2.) Regret: The House is Too Small/Big
Most buyers today will do a lot of online research before they step foot in a potential new home. This can tell you a lot, but it won’t tell you how much house you need. To answer that, you need to be there in person and imagine how you would use the space. To make the most of this, you’ll want to have a list of what your main needs are. Don’t just think about your current needs. If you expect to live there for 5-10 years or more then think about your future needs as well. Does it allow enough space for an expanding family? Do you have enough room for future alterations or extensions?
Doubts like these are as common as rain near a real estate closing. You can avoid this by having a clear idea of your needs both now and in the future. Doing so will also help you stay on budget and avoid buying a bigger home than you need.
3.) Regret: The Maintenance Costs Are Too High
This is where most buyer’s remorse comes from. You find what looks to be a great home only to discover later how much it can cost to maintain. First-time buyers, in particular, are often shocked to learn how much it can cost to keep a home standing. The usual advice is to maintain an emergency fund of 1-3% of the homes purchase price each year. This will help you cover any home repairs as they arise. Savvy buyers should factor in this 1-3% emergency fund when determining their budget.
If you’re buying a resale, there’s also a chance the home may need extensive repairs before it’s habitable. You can cover yourself against this by including an inspection contingency in the purchase contract. This will allow you a way out of the deal if the inspection finds that extensive work is needed. It’s also worth getting a home warranty as added protection.
4.) Regret: The Home is a Poor Investment
It’s a common saying that homeownership builds wealth. But only when the location is a desirable one. Buyers should be thinking about the day they’ll sell even when they’re just looking at potential homes. A huge regret for many is to only learn later that the home they purchased doesn’t stand to gain much in price appreciation and may even have to be sold at a loss. This is why buyers need to familiarize themselves with the local real estate market and what the future holds for it.

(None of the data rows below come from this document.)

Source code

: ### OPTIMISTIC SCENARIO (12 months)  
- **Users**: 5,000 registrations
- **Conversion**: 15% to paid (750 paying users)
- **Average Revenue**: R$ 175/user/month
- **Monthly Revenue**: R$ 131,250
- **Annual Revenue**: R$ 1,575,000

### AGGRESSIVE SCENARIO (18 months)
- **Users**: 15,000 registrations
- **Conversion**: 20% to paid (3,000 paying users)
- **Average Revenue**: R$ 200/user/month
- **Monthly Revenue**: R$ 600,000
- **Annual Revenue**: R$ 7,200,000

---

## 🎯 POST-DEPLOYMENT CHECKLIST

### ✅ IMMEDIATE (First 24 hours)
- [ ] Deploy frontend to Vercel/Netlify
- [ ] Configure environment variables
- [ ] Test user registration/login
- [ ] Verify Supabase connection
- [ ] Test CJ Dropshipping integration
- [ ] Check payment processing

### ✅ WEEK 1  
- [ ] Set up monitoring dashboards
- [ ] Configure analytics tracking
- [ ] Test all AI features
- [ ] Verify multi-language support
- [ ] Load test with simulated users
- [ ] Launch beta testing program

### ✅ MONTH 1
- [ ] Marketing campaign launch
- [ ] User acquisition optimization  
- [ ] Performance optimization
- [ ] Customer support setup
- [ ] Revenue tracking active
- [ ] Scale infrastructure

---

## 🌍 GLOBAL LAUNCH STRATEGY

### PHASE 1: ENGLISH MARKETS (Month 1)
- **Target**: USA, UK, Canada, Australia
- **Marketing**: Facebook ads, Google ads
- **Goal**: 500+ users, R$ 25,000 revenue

Your Exclusive Buyer’s Agent can be an invaluable source of information on this. Make them earn their commission and ask them about the resale value of the home. Have a firm understanding also of what your investment goals are and what you expect to get out of the home. This might mean paying a little more for a home in an up-and-coming neighborhood.
5.) Regret: The Mortgage is Too High
Many first-time buyers go in without understanding the full costs of a mortgage. Monthly payments don’t just mean the interest and principal. They can also include taxes, insurance, and any HOA fees. The best advice is to ensure your monthly mortgage payments don’t exceed 28% of your monthly income. You can get a rough estimate of your closing costs and monthly payments by getting preapproved for a mortgage. Doing so will also tell you what you can expect to borrow and what your budget is.
The reality is that money matters and if you’re not clear on what your numbers are then you’re setting yourself up for disaster. Be completely open with your lender on what your financial situation is and stick with your budget. Additionally, keep adding to your down payment fund as you look for a home. Making a larger down payment can lower your mortgage payments by hundreds of dollars every month.